- _Task objective_: Once the line with "ceramic bowl: none" is found in the entries below, repeat it and each following line exactly, up to and including the line with "pillow: none [664,617,933,711]". Add no other lines.

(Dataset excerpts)
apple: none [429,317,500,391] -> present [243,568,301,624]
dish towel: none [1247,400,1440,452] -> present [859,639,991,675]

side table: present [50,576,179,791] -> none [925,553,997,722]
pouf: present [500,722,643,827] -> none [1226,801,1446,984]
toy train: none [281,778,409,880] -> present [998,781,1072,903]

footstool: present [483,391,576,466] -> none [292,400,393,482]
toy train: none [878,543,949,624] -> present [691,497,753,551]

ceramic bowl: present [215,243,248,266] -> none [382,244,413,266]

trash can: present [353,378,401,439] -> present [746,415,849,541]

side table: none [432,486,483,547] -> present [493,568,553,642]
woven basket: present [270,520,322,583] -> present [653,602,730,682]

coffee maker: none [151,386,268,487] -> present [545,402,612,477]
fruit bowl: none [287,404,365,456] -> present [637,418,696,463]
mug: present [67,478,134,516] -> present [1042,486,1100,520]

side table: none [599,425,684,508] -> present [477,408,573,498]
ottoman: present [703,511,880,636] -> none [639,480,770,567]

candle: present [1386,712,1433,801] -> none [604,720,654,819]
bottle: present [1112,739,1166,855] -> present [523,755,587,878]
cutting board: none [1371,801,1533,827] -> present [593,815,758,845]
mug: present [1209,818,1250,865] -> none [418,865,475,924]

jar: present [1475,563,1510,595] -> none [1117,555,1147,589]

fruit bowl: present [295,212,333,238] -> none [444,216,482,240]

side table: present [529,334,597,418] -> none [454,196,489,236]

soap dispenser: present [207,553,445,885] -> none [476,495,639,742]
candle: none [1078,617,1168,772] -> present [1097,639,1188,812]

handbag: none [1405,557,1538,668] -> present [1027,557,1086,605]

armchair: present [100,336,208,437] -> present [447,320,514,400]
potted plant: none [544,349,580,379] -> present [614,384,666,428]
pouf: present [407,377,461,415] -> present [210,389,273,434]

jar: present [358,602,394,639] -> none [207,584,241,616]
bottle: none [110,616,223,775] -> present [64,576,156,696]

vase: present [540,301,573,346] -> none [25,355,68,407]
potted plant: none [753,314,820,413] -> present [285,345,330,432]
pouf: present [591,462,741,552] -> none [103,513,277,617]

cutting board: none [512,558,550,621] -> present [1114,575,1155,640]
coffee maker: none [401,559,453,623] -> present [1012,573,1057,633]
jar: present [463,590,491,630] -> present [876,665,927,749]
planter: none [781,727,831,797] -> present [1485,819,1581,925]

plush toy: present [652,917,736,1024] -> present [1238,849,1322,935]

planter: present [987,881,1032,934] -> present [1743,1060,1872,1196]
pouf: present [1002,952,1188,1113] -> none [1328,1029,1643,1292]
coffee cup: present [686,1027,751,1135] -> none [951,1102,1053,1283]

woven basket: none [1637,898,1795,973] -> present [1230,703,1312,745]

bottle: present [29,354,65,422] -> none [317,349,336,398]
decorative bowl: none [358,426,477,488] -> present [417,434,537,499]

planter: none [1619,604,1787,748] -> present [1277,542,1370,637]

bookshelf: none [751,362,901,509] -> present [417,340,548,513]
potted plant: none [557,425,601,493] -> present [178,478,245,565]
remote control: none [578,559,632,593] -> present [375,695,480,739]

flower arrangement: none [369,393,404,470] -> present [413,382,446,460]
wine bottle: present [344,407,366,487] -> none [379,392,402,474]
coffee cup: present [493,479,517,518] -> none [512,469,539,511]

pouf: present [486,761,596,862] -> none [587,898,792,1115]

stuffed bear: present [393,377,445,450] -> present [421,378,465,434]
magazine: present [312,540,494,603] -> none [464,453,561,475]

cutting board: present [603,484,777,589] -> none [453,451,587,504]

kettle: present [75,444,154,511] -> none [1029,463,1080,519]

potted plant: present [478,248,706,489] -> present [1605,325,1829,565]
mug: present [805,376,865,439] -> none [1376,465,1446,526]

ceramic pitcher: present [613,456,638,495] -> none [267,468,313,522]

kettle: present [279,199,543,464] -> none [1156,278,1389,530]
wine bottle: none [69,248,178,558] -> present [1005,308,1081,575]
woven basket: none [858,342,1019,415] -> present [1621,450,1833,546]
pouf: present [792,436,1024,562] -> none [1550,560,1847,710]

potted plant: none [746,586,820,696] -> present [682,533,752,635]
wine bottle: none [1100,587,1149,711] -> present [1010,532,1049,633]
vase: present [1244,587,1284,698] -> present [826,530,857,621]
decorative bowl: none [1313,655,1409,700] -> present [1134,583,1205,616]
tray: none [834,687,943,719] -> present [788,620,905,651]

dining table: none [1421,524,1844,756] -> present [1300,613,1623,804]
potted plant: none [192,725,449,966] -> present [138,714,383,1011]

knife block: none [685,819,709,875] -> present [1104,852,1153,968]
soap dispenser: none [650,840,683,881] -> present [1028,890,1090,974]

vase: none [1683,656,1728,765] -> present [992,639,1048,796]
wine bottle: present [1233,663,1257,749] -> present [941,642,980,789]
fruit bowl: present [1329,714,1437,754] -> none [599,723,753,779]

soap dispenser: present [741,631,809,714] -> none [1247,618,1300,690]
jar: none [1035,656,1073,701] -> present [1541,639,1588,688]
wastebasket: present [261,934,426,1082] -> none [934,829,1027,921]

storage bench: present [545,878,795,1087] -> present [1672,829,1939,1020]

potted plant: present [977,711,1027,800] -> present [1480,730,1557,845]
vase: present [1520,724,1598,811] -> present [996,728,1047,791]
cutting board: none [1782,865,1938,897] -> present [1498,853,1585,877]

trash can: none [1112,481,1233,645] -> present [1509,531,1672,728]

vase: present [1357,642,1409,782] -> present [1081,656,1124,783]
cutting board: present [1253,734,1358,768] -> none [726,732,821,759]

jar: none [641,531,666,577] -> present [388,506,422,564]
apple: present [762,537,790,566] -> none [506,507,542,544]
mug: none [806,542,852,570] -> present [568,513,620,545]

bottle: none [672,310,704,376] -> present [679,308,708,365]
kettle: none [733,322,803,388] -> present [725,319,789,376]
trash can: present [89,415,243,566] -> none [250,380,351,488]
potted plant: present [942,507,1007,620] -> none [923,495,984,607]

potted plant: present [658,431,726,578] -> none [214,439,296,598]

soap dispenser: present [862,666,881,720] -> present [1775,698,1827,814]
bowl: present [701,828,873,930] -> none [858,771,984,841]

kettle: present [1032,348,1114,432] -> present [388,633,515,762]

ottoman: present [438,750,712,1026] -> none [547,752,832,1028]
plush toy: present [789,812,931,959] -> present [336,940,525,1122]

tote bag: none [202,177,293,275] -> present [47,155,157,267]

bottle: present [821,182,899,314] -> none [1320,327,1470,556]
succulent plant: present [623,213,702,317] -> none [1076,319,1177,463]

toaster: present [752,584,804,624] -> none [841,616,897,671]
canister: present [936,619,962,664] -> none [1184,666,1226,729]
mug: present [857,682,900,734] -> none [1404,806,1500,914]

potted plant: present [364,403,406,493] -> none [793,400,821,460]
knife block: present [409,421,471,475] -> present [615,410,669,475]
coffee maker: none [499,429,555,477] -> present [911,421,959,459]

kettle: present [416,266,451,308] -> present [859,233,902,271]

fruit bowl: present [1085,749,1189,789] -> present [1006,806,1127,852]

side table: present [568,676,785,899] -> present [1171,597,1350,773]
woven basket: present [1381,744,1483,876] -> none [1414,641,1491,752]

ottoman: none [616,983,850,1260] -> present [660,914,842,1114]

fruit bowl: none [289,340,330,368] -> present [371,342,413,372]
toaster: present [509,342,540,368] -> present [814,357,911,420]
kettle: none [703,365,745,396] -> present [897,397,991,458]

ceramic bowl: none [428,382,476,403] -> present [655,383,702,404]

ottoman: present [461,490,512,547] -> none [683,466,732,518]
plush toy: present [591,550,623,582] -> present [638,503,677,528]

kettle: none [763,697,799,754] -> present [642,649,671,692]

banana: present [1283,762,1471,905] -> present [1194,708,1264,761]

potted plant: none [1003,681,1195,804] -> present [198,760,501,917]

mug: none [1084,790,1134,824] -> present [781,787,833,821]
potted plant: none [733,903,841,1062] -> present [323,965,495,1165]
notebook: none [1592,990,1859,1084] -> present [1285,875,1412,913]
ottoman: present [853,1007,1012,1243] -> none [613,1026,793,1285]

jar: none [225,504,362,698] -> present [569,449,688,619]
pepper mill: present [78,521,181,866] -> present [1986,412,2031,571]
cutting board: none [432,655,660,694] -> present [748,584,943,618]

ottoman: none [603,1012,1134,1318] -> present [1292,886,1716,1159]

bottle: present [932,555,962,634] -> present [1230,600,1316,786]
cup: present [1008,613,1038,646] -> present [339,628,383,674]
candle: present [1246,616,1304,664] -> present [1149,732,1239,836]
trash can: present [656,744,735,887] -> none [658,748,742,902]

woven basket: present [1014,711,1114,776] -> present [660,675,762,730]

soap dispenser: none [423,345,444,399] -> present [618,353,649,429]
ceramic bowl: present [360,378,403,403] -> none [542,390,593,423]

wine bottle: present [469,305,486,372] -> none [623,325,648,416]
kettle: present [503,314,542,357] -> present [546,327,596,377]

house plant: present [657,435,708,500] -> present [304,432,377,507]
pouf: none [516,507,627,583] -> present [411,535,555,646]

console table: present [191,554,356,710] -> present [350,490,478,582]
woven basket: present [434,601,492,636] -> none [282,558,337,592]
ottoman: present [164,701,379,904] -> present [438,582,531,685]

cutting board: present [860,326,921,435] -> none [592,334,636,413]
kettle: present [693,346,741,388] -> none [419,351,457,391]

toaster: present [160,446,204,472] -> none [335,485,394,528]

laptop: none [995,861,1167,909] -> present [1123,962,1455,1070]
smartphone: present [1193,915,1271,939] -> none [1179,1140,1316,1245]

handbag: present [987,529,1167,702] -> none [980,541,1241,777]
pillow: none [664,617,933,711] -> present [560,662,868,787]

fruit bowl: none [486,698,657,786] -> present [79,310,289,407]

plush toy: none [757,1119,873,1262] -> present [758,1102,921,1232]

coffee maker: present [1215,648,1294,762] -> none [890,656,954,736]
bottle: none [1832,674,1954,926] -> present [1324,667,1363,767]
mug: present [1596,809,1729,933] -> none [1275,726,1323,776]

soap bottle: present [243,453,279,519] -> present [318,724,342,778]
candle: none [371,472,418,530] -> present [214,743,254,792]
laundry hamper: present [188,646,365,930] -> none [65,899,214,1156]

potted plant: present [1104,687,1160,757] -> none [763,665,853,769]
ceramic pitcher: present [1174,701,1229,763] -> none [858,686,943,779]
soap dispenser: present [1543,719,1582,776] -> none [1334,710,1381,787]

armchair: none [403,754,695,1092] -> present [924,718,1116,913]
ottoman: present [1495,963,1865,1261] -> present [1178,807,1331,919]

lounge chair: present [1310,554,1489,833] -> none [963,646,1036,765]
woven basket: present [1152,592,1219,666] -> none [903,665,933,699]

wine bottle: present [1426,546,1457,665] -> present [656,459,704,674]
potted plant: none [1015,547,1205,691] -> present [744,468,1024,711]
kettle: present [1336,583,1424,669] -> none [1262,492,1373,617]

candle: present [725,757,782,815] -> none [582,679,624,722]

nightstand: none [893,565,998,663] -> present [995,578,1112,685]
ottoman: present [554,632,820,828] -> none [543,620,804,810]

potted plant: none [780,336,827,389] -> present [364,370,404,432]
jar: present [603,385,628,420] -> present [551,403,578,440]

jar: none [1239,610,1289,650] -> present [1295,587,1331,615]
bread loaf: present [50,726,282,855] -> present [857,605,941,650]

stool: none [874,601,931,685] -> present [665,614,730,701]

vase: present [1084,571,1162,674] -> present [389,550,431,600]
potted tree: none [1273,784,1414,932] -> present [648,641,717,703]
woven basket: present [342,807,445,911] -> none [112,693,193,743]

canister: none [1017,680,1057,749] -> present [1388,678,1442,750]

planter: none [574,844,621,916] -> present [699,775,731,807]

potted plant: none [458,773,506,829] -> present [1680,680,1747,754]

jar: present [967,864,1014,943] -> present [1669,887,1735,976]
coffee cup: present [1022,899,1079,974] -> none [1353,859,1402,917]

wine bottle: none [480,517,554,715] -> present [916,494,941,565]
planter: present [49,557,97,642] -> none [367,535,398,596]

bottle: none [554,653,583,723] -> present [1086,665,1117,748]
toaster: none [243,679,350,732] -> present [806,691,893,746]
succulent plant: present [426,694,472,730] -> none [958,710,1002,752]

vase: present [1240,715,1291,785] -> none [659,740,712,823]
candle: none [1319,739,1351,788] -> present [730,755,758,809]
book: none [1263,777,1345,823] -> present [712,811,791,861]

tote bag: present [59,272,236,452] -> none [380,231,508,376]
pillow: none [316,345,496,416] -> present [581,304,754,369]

- _The completed task_:
ceramic bowl: none [428,382,476,403] -> present [655,383,702,404]

ottoman: present [461,490,512,547] -> none [683,466,732,518]
plush toy: present [591,550,623,582] -> present [638,503,677,528]

kettle: none [763,697,799,754] -> present [642,649,671,692]

banana: present [1283,762,1471,905] -> present [1194,708,1264,761]

potted plant: none [1003,681,1195,804] -> present [198,760,501,917]

mug: none [1084,790,1134,824] -> present [781,787,833,821]
potted plant: none [733,903,841,1062] -> present [323,965,495,1165]
notebook: none [1592,990,1859,1084] -> present [1285,875,1412,913]
ottoman: present [853,1007,1012,1243] -> none [613,1026,793,1285]

jar: none [225,504,362,698] -> present [569,449,688,619]
pepper mill: present [78,521,181,866] -> present [1986,412,2031,571]
cutting board: none [432,655,660,694] -> present [748,584,943,618]

ottoman: none [603,1012,1134,1318] -> present [1292,886,1716,1159]

bottle: present [932,555,962,634] -> present [1230,600,1316,786]
cup: present [1008,613,1038,646] -> present [339,628,383,674]
candle: present [1246,616,1304,664] -> present [1149,732,1239,836]
trash can: present [656,744,735,887] -> none [658,748,742,902]

woven basket: present [1014,711,1114,776] -> present [660,675,762,730]

soap dispenser: none [423,345,444,399] -> present [618,353,649,429]
ceramic bowl: present [360,378,403,403] -> none [542,390,593,423]

wine bottle: present [469,305,486,372] -> none [623,325,648,416]
kettle: present [503,314,542,357] -> present [546,327,596,377]

house plant: present [657,435,708,500] -> present [304,432,377,507]
pouf: none [516,507,627,583] -> present [411,535,555,646]

console table: present [191,554,356,710] -> present [350,490,478,582]
woven basket: present [434,601,492,636] -> none [282,558,337,592]
ottoman: present [164,701,379,904] -> present [438,582,531,685]

cutting board: present [860,326,921,435] -> none [592,334,636,413]
kettle: present [693,346,741,388] -> none [419,351,457,391]

toaster: present [160,446,204,472] -> none [335,485,394,528]

laptop: none [995,861,1167,909] -> present [1123,962,1455,1070]
smartphone: present [1193,915,1271,939] -> none [1179,1140,1316,1245]

handbag: present [987,529,1167,702] -> none [980,541,1241,777]
pillow: none [664,617,933,711] -> present [560,662,868,787]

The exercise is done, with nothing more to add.